**PAGE TEXT**
================
I really can’t remember a time when I wasn’t called to the romantic notion of Latin horsemanship. Of course most days I can’t remember what I had for breakfast either. Suffice it to say I’ve long been fascinated by the lore of the horsemanship of the conquistadors as it found its way to our new world shores. In the past two or three decades it has been my privilege to actually meet Spanish and Portuguese Horsemen and to visit those countries. There I was able to see the fantastic horsemanship of Iberia!
Nearly 5 centuries ago, this, or an earlier, similar, equitation was brought to our shores by three-masted sailing ships. Over time, the methods of Spain and Portugal for training and riding horses filtered through the Americas to influence the entire western hemisphere. Here in Texas we inherited a
Modification of Spanish horsemanship from the cattle producing states of Coahuila and Chihuahua, Mexico, while in California the same or similar influence came largely through Sonora and up the coast by ship from South America. Separated by mountains and deserts, the Texan and Californian methods developed distinct differences. However one similarity strikingly survived in both places – the Hackamore. Hence, Vaquero horsemanship developed in both places using a rawhide version of what the Iberians today call the Serreton, a noseband of iron covered with leather. Over the weeks to come I will tell of my own experiences with these devices as I have come to know them, and the methods of horse training that accompany them.
================
**SUPPLIED INFORMATION**
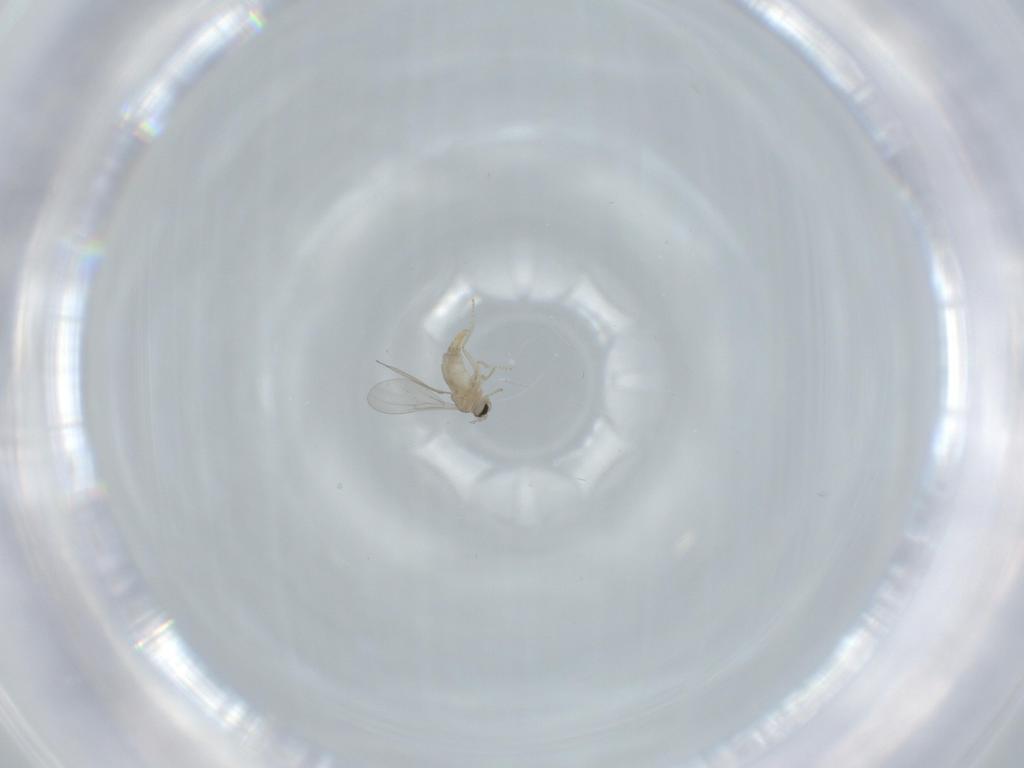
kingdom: Animalia
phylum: Arthropoda
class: Insecta
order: Diptera
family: Cecidomyiidae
================
**PROBLEM DESCRIPTION**
Copy the stretch of the Latin horsemanship text from "I really can’t" through "horsemanship of Iberia!" word for word.

**ANSWER**
I really can’t remember a time when I wasn’t called to the romantic notion of Latin horsemanship. Of course most days I can’t remember what I had for breakfast either. Suffice it to say I’ve long been fascinated by the lore of the horsemanship of the conquistadors as it found its way to our new world shores. In the past two or three decades it has been my privilege to actually meet Spanish and Portuguese Horsemen and to visit those countries. There I was able to see the fantastic horsemanship of Iberia!